[Dataset entries]
-- Opening Marker --

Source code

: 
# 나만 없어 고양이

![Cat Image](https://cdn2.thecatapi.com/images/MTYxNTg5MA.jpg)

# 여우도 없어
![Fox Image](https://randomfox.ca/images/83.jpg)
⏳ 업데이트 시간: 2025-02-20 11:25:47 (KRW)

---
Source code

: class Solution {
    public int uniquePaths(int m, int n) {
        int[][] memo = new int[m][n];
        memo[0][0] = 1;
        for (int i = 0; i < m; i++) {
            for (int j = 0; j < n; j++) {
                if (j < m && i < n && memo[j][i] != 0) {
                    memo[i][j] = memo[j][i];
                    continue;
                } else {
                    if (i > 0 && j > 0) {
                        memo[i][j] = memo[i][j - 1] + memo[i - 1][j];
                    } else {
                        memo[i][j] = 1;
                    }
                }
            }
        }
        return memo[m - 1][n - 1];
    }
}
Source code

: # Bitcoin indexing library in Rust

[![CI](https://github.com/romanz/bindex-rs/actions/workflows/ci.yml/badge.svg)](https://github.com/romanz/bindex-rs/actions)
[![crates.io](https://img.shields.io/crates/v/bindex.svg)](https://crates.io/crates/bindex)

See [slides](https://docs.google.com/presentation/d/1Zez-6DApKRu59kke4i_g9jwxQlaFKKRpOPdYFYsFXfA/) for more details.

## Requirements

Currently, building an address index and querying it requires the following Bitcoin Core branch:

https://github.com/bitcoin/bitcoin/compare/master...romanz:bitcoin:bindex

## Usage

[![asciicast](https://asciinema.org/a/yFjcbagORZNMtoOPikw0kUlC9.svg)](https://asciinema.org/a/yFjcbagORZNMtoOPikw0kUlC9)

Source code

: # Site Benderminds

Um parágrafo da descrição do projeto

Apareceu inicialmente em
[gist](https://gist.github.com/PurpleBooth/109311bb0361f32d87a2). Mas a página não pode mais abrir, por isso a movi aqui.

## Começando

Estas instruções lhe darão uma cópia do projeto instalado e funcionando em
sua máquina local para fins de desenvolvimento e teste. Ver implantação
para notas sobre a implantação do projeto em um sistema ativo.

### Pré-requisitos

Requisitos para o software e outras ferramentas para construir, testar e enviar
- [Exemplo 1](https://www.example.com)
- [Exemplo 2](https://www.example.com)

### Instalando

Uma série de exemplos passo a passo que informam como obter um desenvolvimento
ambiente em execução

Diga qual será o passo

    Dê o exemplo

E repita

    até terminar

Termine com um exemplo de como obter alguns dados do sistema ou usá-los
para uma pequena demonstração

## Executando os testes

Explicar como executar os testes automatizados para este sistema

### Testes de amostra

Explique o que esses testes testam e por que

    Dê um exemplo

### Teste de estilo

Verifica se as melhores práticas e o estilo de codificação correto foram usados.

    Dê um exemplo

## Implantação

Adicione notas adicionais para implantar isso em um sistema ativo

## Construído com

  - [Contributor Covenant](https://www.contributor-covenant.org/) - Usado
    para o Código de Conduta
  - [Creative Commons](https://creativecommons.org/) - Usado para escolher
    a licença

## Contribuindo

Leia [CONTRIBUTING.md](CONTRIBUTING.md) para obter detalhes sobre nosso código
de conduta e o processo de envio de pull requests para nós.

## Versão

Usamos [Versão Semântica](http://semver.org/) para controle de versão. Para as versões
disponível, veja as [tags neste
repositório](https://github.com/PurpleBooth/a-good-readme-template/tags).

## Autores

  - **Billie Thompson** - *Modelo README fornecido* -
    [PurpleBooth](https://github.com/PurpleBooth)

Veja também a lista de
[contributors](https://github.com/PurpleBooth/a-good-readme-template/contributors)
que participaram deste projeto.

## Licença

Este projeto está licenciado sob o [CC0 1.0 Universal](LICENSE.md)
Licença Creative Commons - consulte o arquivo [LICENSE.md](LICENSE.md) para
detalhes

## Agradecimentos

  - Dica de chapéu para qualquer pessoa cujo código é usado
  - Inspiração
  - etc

-- Closing Marker --
-- Opening Marker --

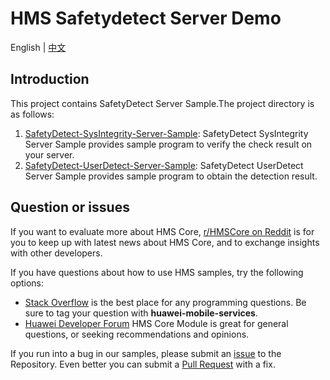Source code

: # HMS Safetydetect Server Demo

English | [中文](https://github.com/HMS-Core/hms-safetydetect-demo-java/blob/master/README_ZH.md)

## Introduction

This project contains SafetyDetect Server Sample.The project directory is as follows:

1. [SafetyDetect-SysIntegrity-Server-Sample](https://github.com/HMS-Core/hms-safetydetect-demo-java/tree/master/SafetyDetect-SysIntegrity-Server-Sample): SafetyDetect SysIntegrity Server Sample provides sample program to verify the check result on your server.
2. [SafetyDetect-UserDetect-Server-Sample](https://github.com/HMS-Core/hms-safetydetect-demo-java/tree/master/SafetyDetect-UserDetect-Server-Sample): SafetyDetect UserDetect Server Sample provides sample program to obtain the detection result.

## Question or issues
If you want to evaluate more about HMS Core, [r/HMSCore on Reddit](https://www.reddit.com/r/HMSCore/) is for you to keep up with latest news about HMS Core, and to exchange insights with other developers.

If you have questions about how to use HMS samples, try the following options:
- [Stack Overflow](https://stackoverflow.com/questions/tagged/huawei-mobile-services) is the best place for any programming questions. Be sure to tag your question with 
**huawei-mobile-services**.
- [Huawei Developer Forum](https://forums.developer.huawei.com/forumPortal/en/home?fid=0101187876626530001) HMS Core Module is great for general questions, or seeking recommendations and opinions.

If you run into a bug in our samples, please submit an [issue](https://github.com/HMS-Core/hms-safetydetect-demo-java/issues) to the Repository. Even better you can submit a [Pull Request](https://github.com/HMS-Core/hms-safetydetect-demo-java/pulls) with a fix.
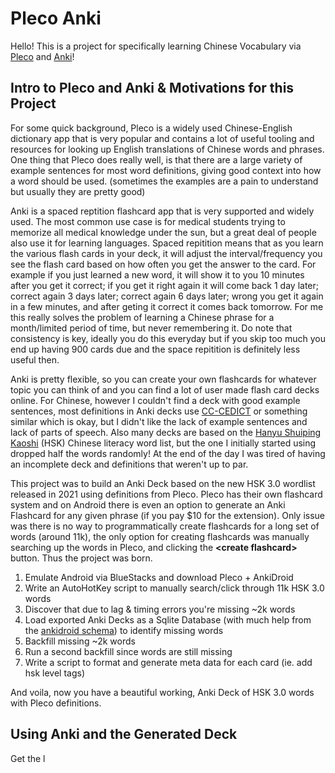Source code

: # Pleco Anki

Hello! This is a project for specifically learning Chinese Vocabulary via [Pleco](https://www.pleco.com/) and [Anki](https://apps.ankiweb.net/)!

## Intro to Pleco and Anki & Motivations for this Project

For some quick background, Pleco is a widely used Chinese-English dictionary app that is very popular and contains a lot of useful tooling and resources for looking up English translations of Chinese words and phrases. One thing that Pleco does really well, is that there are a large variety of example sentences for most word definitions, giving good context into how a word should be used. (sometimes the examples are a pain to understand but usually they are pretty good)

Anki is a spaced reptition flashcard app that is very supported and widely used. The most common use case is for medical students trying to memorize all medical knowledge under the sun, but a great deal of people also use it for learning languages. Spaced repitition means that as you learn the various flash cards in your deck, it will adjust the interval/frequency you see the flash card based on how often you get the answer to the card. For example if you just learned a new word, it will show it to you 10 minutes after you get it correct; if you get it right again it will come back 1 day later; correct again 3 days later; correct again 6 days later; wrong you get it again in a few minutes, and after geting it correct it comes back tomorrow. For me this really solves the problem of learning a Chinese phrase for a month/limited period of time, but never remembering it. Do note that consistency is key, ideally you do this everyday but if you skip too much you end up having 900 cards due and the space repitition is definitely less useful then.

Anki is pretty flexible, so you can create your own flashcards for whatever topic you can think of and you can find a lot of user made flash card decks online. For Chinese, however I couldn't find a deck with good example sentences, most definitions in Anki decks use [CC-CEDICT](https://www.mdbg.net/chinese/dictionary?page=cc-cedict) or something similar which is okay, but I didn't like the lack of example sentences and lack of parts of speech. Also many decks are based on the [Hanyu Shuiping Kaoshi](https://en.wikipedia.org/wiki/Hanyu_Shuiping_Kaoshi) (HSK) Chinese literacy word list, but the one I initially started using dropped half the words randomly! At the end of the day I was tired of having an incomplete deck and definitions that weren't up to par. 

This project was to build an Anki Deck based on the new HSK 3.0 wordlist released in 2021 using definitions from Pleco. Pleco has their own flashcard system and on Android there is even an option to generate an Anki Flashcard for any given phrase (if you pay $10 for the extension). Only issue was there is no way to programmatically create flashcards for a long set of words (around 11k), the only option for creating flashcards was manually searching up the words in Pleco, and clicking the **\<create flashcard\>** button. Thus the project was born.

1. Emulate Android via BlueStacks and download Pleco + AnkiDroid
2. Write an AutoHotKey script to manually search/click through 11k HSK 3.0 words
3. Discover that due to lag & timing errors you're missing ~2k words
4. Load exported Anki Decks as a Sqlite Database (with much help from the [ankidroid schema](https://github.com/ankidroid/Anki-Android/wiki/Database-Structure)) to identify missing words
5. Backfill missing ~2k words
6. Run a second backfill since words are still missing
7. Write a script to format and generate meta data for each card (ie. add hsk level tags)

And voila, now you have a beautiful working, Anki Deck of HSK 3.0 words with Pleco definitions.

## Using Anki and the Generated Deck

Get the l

-- Closing Marker --
-- Opening Marker --

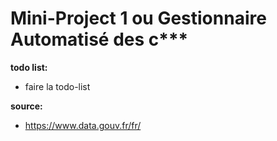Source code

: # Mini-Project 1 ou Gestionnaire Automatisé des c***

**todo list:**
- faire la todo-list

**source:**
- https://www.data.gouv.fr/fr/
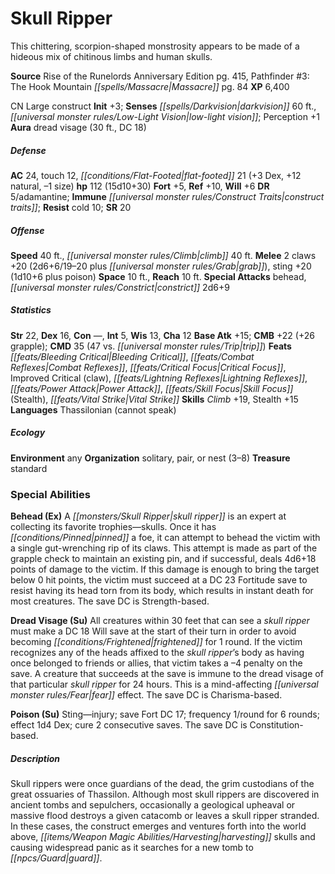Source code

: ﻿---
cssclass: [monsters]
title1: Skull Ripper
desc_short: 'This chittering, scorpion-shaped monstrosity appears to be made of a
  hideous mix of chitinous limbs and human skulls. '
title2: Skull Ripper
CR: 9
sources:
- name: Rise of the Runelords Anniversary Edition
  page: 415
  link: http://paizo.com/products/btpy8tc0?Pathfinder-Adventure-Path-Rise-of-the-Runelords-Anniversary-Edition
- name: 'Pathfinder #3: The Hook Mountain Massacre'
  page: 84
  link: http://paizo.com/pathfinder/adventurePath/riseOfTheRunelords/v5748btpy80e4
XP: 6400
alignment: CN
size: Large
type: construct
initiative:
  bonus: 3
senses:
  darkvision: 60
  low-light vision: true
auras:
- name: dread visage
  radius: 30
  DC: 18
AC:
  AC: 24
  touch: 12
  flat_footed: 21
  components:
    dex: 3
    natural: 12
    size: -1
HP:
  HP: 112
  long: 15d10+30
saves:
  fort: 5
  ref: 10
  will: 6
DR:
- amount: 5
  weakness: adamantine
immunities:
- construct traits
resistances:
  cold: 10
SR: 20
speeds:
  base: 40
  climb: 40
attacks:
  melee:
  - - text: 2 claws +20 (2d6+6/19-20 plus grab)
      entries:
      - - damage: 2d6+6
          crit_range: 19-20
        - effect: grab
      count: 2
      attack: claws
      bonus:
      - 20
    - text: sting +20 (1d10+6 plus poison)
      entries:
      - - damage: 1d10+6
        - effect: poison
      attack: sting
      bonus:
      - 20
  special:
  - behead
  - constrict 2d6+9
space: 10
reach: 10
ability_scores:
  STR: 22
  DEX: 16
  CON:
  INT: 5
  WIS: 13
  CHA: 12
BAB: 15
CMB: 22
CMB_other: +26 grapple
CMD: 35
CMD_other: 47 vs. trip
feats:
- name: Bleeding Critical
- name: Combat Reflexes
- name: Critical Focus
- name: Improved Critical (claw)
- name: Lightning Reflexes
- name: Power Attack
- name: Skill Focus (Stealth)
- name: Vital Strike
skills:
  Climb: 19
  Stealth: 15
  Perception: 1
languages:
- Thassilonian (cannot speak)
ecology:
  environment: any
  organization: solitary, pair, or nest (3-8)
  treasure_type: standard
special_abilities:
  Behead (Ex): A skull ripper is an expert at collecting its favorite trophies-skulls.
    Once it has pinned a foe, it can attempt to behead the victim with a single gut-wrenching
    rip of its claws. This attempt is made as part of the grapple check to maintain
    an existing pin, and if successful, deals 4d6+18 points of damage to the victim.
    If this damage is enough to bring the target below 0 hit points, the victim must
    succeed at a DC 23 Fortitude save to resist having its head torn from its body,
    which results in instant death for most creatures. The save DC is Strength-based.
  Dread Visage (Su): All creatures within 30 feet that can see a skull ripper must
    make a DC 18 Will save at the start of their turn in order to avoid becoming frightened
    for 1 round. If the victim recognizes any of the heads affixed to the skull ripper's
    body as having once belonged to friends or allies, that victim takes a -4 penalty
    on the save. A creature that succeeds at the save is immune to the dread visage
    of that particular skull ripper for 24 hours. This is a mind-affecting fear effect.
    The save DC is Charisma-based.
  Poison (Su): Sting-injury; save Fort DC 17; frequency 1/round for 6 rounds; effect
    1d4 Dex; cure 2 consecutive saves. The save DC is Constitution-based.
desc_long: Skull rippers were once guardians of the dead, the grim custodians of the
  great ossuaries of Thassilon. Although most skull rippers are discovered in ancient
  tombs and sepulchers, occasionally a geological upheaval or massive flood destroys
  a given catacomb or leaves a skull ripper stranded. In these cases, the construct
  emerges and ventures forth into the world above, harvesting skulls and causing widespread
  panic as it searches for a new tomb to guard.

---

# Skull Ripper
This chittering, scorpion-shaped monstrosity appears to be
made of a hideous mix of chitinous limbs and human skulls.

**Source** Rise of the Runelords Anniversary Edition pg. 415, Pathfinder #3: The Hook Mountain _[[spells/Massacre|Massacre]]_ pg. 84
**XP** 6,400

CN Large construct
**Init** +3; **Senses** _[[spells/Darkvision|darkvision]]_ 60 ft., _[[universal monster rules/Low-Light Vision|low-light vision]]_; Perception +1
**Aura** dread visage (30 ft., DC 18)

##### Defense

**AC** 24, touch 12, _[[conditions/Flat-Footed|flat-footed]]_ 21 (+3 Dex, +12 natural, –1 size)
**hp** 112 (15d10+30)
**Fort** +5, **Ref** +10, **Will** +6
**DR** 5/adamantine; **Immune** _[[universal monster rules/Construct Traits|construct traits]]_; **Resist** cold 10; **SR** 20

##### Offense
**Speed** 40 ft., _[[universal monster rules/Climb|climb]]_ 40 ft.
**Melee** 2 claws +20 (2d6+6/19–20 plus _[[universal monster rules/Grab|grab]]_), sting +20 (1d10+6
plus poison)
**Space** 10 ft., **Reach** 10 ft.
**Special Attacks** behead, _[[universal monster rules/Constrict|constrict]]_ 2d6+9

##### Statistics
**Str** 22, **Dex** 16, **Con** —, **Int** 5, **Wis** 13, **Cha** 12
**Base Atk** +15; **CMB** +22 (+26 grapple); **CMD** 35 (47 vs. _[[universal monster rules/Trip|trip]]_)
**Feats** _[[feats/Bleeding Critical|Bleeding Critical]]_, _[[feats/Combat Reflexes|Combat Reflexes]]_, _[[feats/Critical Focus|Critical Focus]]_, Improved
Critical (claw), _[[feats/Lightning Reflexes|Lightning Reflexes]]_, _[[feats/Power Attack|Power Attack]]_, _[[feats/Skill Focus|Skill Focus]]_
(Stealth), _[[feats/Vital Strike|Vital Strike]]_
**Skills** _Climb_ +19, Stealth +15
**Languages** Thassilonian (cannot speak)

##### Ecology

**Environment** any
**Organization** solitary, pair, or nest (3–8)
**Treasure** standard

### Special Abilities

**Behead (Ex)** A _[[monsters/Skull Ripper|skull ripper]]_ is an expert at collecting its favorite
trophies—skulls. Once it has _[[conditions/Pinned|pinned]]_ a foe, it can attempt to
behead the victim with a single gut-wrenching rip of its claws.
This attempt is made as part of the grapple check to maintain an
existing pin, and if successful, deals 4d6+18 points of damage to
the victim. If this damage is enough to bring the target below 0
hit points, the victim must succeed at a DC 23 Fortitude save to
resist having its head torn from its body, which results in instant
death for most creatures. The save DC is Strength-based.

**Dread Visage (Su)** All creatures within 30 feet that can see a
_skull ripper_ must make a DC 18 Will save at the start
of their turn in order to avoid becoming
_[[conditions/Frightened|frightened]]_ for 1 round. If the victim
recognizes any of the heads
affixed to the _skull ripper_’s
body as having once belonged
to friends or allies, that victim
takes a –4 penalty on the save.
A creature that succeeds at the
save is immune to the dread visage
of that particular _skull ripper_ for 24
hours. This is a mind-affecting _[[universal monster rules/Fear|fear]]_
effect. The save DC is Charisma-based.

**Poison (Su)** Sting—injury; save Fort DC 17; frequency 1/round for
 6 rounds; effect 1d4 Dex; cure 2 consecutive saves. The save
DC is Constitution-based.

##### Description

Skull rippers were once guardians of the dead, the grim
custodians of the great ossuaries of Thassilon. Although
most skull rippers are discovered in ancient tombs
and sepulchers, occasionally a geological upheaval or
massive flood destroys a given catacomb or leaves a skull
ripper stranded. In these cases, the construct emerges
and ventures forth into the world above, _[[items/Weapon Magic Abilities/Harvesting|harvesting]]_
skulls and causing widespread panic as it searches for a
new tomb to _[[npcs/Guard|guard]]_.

-- Closing Marker --

Try it:
Would you retype the lines above from the one with "ambiente em execução" down to the one with "## Executando os testes", word for word, both ends included and no other lines?

Output for this exercise:
ambiente em execução

Diga qual será o passo

    Dê o exemplo

E repita

    até terminar

Termine com um exemplo de como obter alguns dados do sistema ou usá-los
para uma pequena demonstração

## Executando os testes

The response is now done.